*** MATERIALS PROVIDED Section Begins ***

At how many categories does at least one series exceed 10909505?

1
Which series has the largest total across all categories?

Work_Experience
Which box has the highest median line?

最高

*** MATERIALS PROVIDED Section Ends ***
*** MATERIALS PROVIDED Section Begins ***

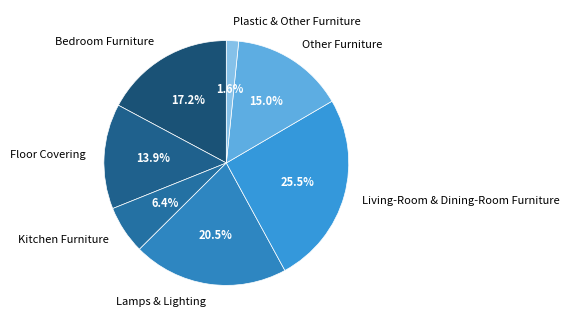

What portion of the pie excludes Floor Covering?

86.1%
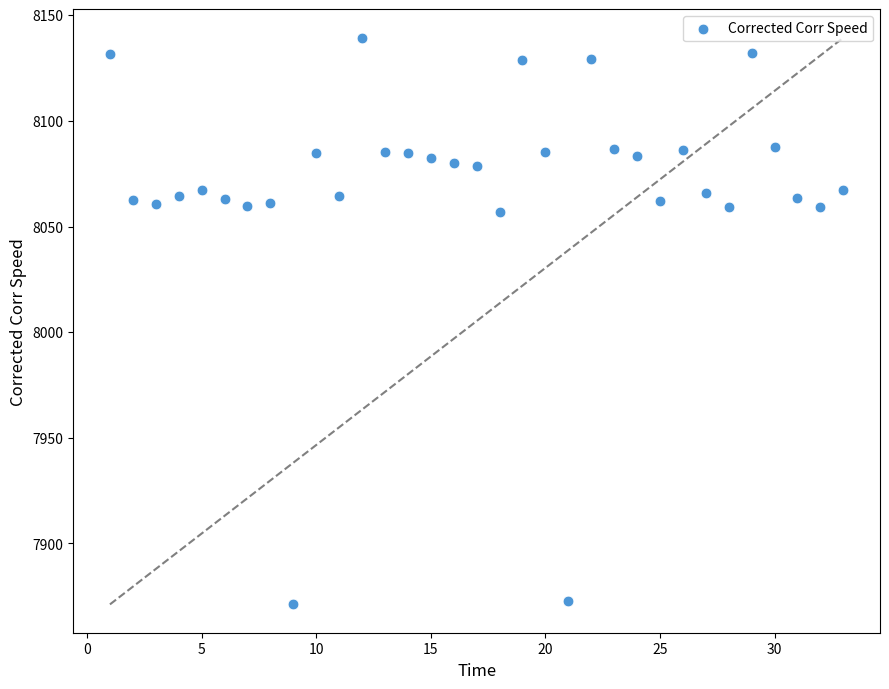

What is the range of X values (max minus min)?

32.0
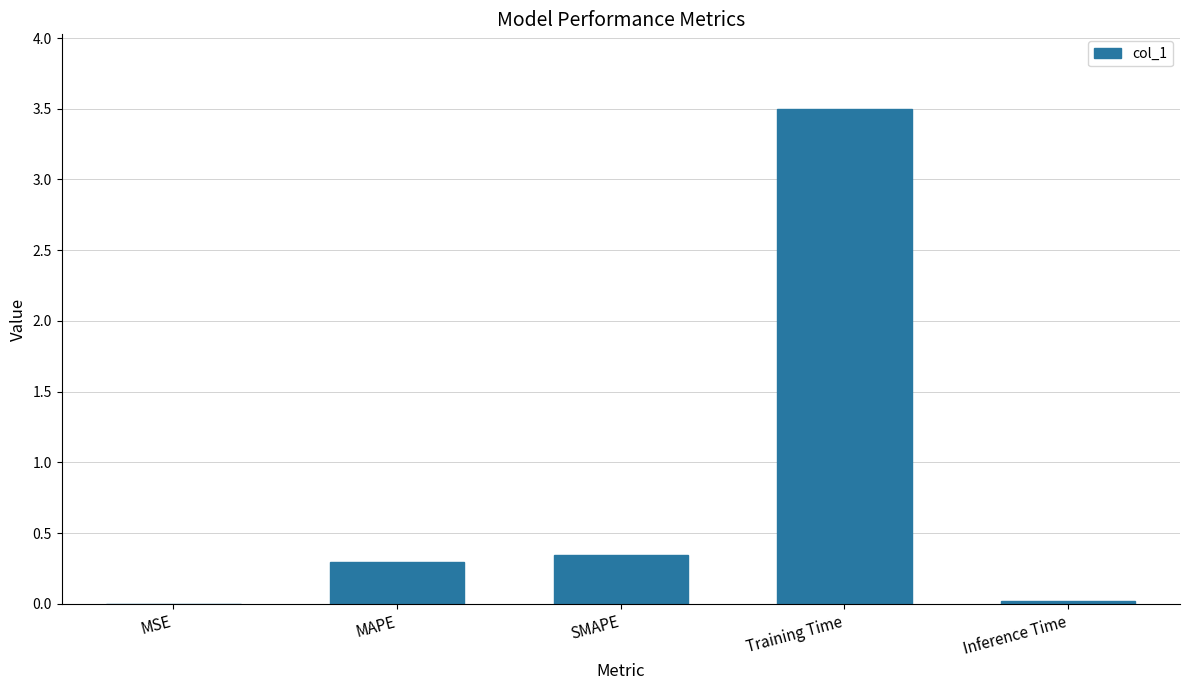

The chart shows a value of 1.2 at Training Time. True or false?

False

*** MATERIALS PROVIDED Section Ends ***
*** MATERIALS PROVIDED Section Begins ***

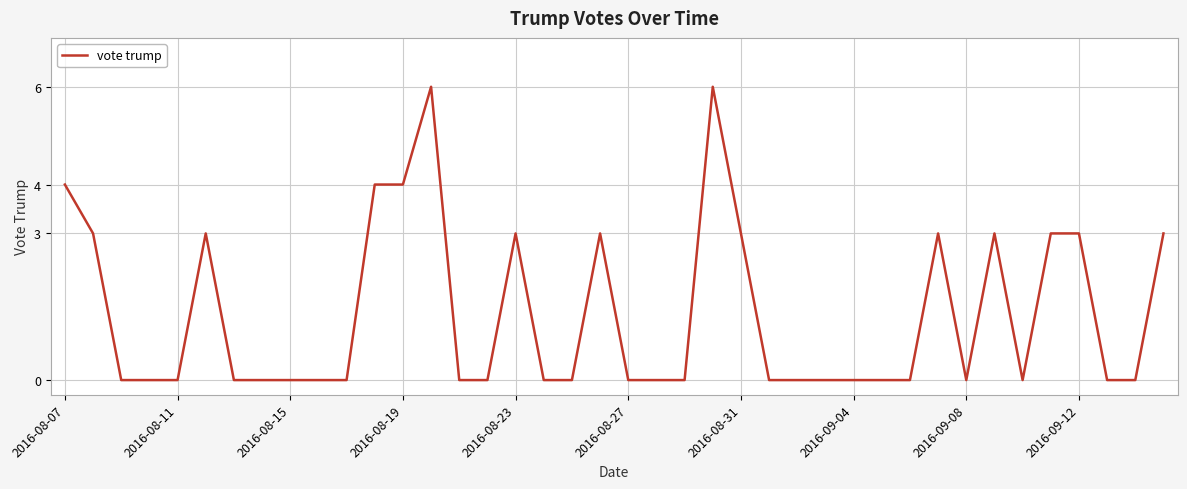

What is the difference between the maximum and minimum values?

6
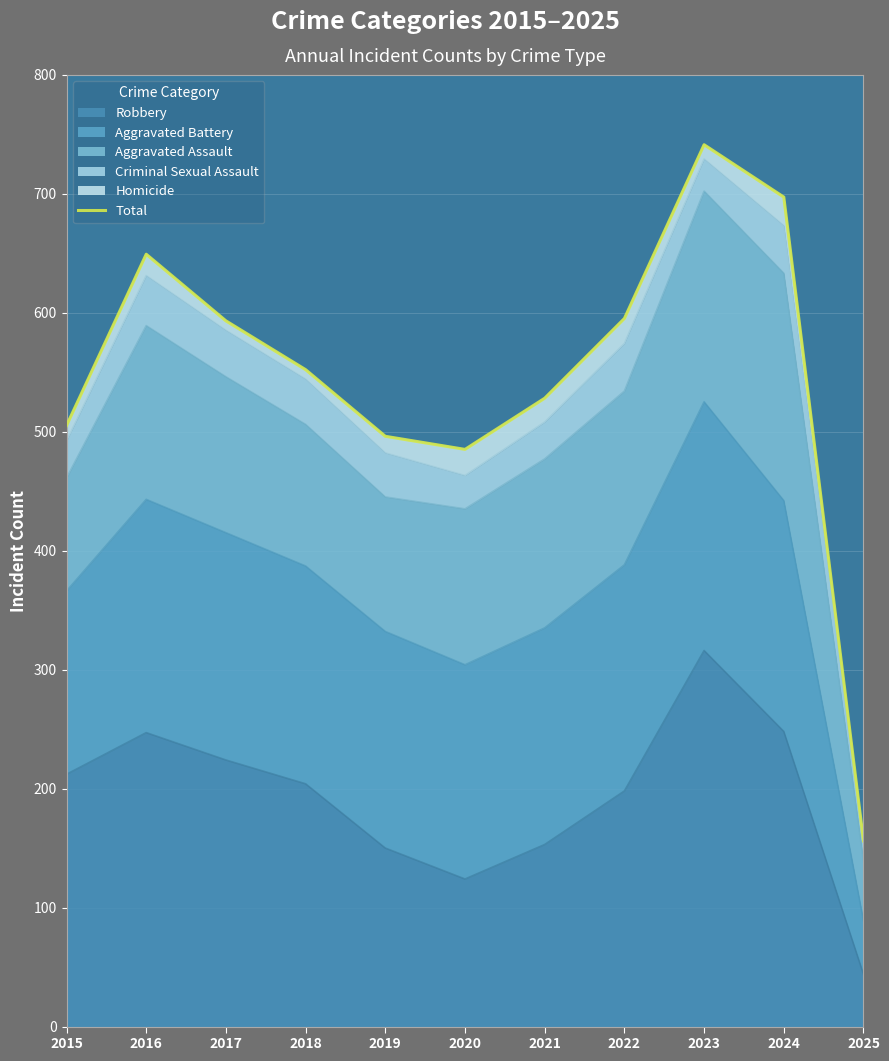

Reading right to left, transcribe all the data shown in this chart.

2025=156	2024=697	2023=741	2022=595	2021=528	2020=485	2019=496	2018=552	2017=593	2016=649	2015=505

*** MATERIALS PROVIDED Section Ends ***

§ REQUEST
Turn the material above, from the line with "At how many" through the line with "Which box has the highest median line?", into a numbered list with the blank lines dropped.

§ EXERCISE RESULT
1. At how many categories does at least one series exceed 10909505?
2. 1
3. Which series has the largest total across all categories?
4. Work_Experience
5. Which box has the highest median line?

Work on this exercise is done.